ChatGPT memang tak terlihat makan banyak daya. Tapi tahukah Anda, tiap pertanyaan yang diketik pengguna ternyata menyedot listrik dan air—dua sumber daya yang kini jadi sorotan dunia. CEO OpenAI Sam Altman mengungkap, satu kueri ChatGPT menggunakan sekitar 0,34 watt-jam listrik dan 0,32 mililiter air atau setara seperlima belas sendok teh.
Sekilas kecil. Namun, dengan miliaran permintaan per hari dari lebih dari 400 juta pengguna mingguan, angka ini melonjak jadi konsumsi raksasa di balik kecerdasan buatan.
Data ini Altman sampaikan dalam blog pribadinya, The Gentle Singularity, yang rilis awal Juni 2025. “AI akan jadi semurah listrik,” tulisnya optimistis, merujuk pada biaya operasional yang akan turun drastis.
Tapi tak semua pakar sepakat. Banyak yang mempertanyakan transparansi metode perhitungan Altman, terutama di tengah kekhawatiran soal lonjakan konsumsi energi pusat data global.
Angka lebih gamblang datang dari laporan gabungan The Washington Post dan peneliti University of California, Riverside.
Dalam studi yang mereka rilis September 2024, disebutkan bahwa hanya untuk membuat email 100 kata menggunakan GPT-4, dibutuhkan rata-rata 519 mililiter air—setara satu botol air minum 16,9 ons—dan 0,14 kilowatt-jam listrik.
Jika lokasi pusat data berada di Washington, angkanya melonjak jadi 1.408 mililiter air.
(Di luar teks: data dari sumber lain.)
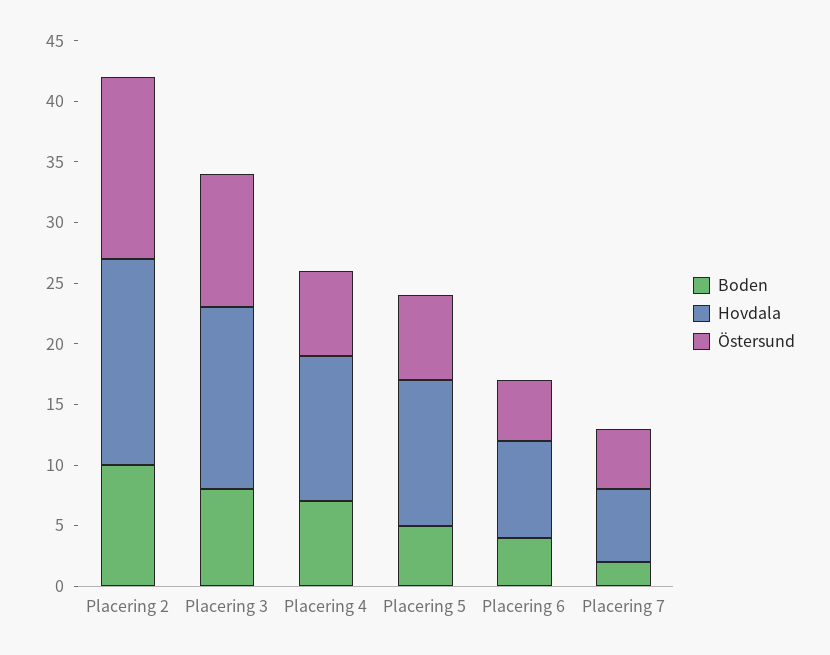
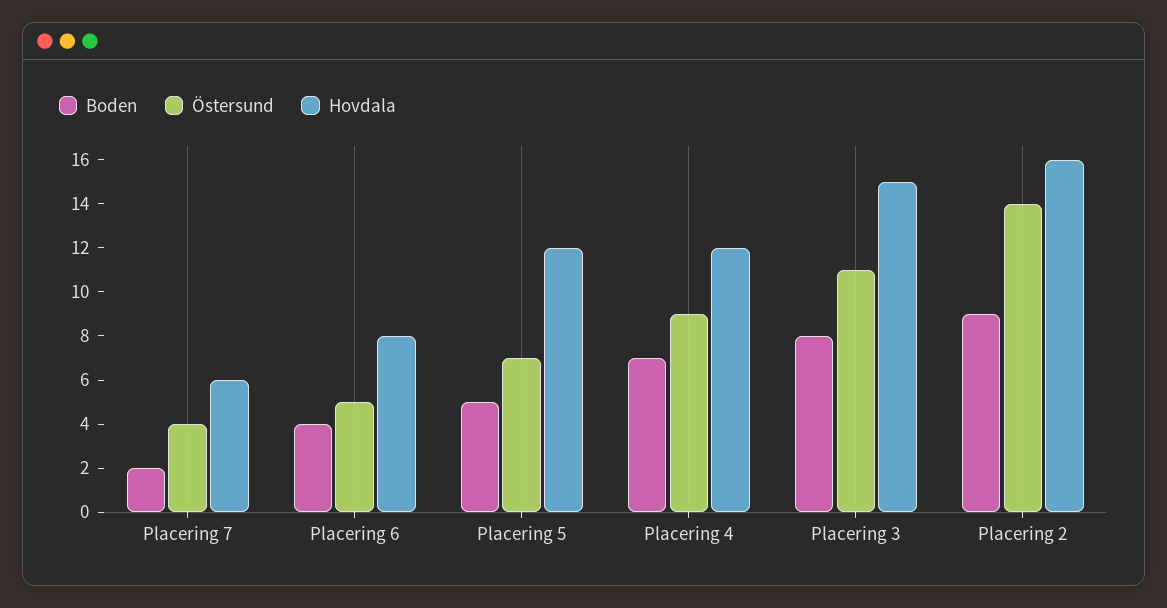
  {
    "Boden": {
-     "Placering 2": 10,
+     "Placering 2": 9,
      "Placering 3": 8,
      "Placering 4": 7,
      "Placering 5": 5,
      "Placering 6": 4,
      "Placering 7": 2
    },
    "Hovdala": {
-     "Placering 2": 17,
+     "Placering 2": 16,
      "Placering 3": 15,
      "Placering 4": 12,
      "Placering 5": 12,
      "Placering 6": 8,
      "Placering 7": 6
    },
    "Östersund": {
-     "Placering 2": 15,
+     "Placering 2": 14,
      "Placering 3": 11,
-     "Placering 4": 7,
+     "Placering 4": 9,
      "Placering 5": 7,
      "Placering 6": 5,
-     "Placering 7": 5
+     "Placering 7": 4
    }
  }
Sebaliknya, pusat data di Texas hanya menggunakan 235 mililiter. Penyebabnya ada di sistem pendingin dan kondisi iklim lokal.
“Sebagian besar air digunakan untuk mendinginkan server. Lokasi yang lebih dingin atau lembap bisa meningkatkan kebutuhan air secara signifikan,” jelas Shaolei Ren, profesor teknik elektro dari UC Riverside yang meneliti konsumsi sumber daya pusat data AI.
Dampak lingkungan tak berhenti di situ. Jika satu dari sepuluh pekerja di Amerika (sekitar 16 juta orang) menggunakan ChatGPT seminggu sekali untuk menulis email, konsumsi air tahunan bisa menembus 435 juta liter.
Ini setara dengan pasokan air harian bagi seluruh negara bagian Rhode Island selama lebih dari sehari. Tak hanya air, listrik juga jadi perhatian. AI kini diprediksi bakal mengalahkan konsumsi energi Bitcoin sebelum akhir 2025.
Bitcoin, yang selama ini dikenal rakus energi karena proses penambangan digitalnya, diperkirakan memakai listrik sebesar konsumsi tahunan Argentina.
Tapi AI punya daya rusak yang lebih luas karena digunakan di hampir semua sektor: keuangan, pendidikan, hingga layanan kesehatan.
International Energy Agency bahkan memperkirakan konsumsi energi pusat data bisa dua kali lipat pada 2026.
Chris Gladwin, CEO Ocient, menyebut ada ironi besar: “AI diciptakan untuk menyelesaikan tantangan besar umat manusia—termasuk iklim—tapi justru berkontribusi pada krisis air dan energi.” Ia menambahkan, transparansi data dan efisiensi teknologi harus jadi prioritas pelaku industri, bukan hanya janji manis soal masa depan.
Sebagian perusahaan memang mulai mengadopsi teknologi pendingin udara guna mengurangi penggunaan air, terutama di daerah kering seperti Arizona yang sudah dilanda kekeringan kronis. Tapi pendekatan ini justru bisa menaikkan beban listrik pusat data.
Sementara itu, Altman tetap pada visinya. Dalam blognya, ia menyebut AI akan segera menggantikan tugas-tugas kognitif, menghasilkan penemuan-penemuan ilmiah, dan bahkan mengoperasikan robot di dunia nyata mulai 2026–2027.
Meski ia mengakui ada tantangan besar seperti isu alignment dan kebutuhan demokratisasi akses, fokusnya tetap pada penurunan biaya, bukan penurunan jejak lingkungan.
Pertanyaan besar pun muncul: bisakah AI benar-benar berkelanjutan jika setiap tanya-jawab butuh air dan energi setara memasak sebutir telur? Di tengah ledakan penggunaan AI, industri dituntut untuk bukan hanya cepat dan murah—tapi juga hemat sumber daya.